Yep, I’m truly grateful for your help!
Hi Felix,
I want to perform quality control on some metrics of Read1 and Read2 in the original Fastq after alignment.
"Read1 and Read2 are swapped based on the alignment strand at the Flag level", but how can I determine which one was Read1 or Read2 belongs to original Fastq in the aligned BAM file?
The current documentation doesn’t mention the --strandID
parameter.
Could I identify strandID based on the XR and XG tags with this code? I guess Read1 and Read2 are swapped only when it align to CTOT or CTOB?
if ($read_conversion_1 eq 'CT' and $genome_conversion eq 'CT'){
$index = 0; ## this is OT (original top strand)
}
elsif ($read_conversion_1 eq 'GA' and $genome_conversion eq 'GA'){
$index = 1; ## this is CTOB (complementary to OB)
}
elsif ($read_conversion_1 eq 'GA' and $genome_conversion eq 'CT'){
$index = 2; ## this is CTOT (complementary to OT)
}
elsif ($read_conversion_1 eq 'CT' and $genome_conversion eq 'GA'){
$index = 3; ## this is OB (original bottom)
}
or another way,
use --non_bs_mm
The format for single-end reads and read 1 of paired-end reads is XA:Z:number of mismatches and XB:Z:number of mismatches for read 2 of paired-end reads.
I found that some reads have Flag: 147 and XA tag, their mate reads have Flag: 99 and XB tag. Does this mean that the read with the XA tag that represents it comes from the Read1 Fastq?
Thank you for your reply.
Hi @MimoriK
It might be as easy as: for files output by Bismark, Read 1 (= FastQ file 1) is always reported first, Read 2 (= FastQ file 2) is the subsequent line.
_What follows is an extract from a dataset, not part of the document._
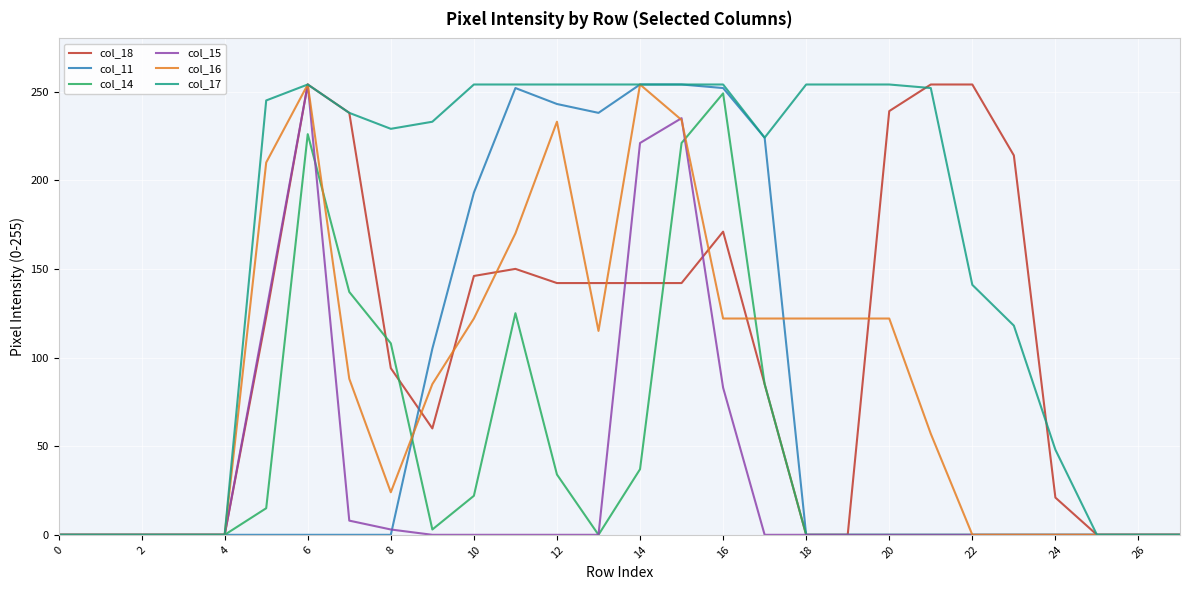

In col_15, how many points are higher than both neighbors (excluding endpoints)?

2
As long as no additional operations were performed in between, the order should always be the same and allow the read identity identification as in the code example you linked above. Does this make sense?
Hi Felix,
Thank you for your reply.
This is a straightforward approach.
Due to limited computational resources, I need run additional steps like sort and dedup on BAM files. If possible, is there a more general method for determining the origin of reads in BAM files that have undergone these extra steps?
Best wishes
Hmm, if you really have to go down this route I think your best bet would be to use --strandID
and reverse engineer the read order afterwards. The order should be easy to look up for the option --old_flag
(when you type --help
):
default
===================
Read 1 Read 2
OT: 99 147
OB: 83 163
CTOT: 147 99
CTOB: 163 83
Yes, using the --old flag
is a easy method, but as you mentioned earlier, modifying the query name is indeed not a good idea. Therefore, use --strandID
maybe better.
I couldn’t find --strandID
on the official website: https://felixkrueger.github.io/Bismark before.
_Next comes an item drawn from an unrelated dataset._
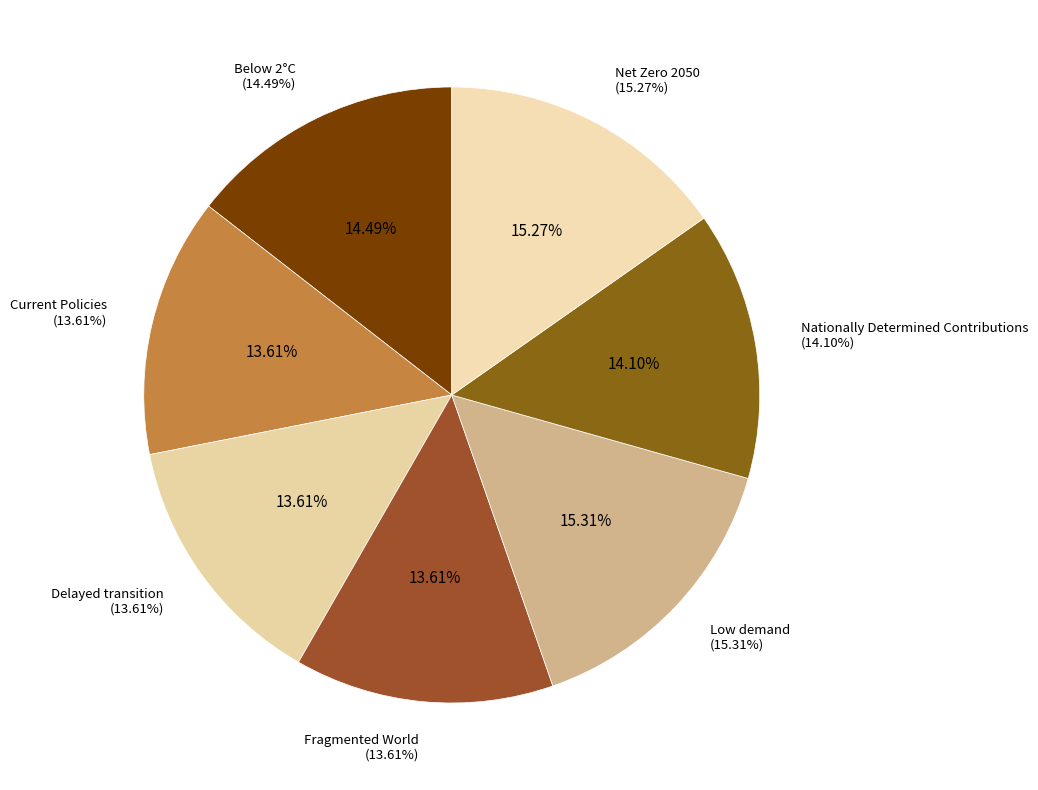

Count the number of slices in the pie.

7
But, I found in the release notes that the --strandID
was added in version 0.24.0. I will update my Bismark version and use --strandID
to reverse engineer the read order afterwards.
Thanks a lot!
I have now added documentation of --strandID
to the docs, thanks. All the best for your project!
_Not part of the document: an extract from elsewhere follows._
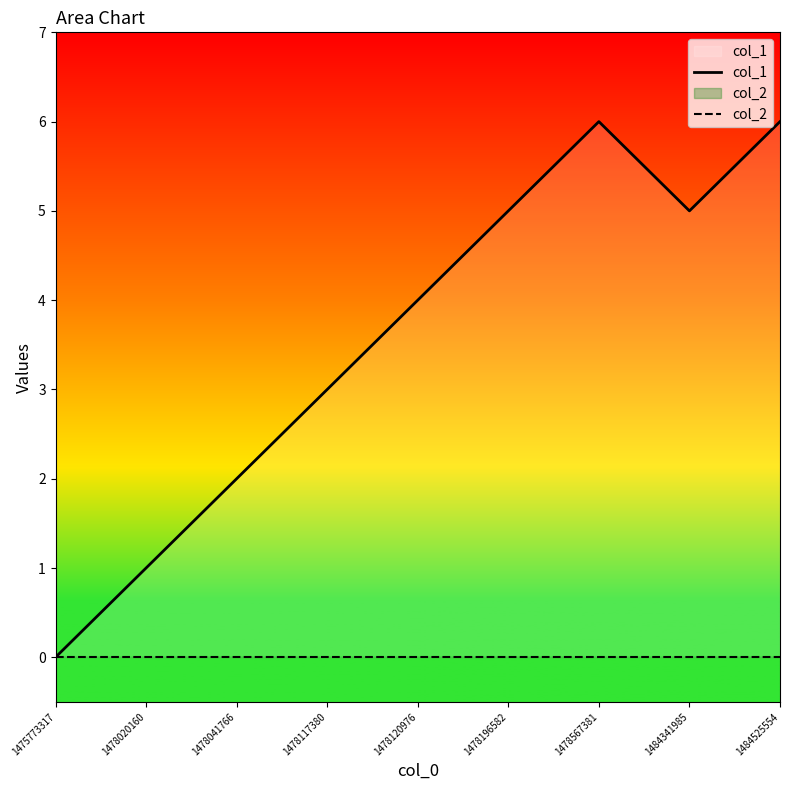

What is the spread (max minus min) of values at 1478041766?

2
Hi Felix, it's using bismark to handle the non-directional data, but I don't know how to judge CT/CTOT/CTOB/OB.
Logically, I think : CT read1 with XR:Z:CT XG:Z:CT and read2 with XR:Z:GA XG:Z:CT CTOT read1 with XR:Z:GA XG:Z:CT and read2 with XR:Z:CT XG:Z:CT CTOB read1 with XR:Z:GA XG:Z:GA and read2 with XR:Z:CT XG:Z:GA OB read1 with XR:Z:CT XG:Z:GA and read2 with XR:Z:GA XG:Z:GA
and read the bismark script to confirm. But , I find the FLAG value of Read1 and Read2 swap round(the annotation in script ), It's confusing to me. So I asked for help. Thanks!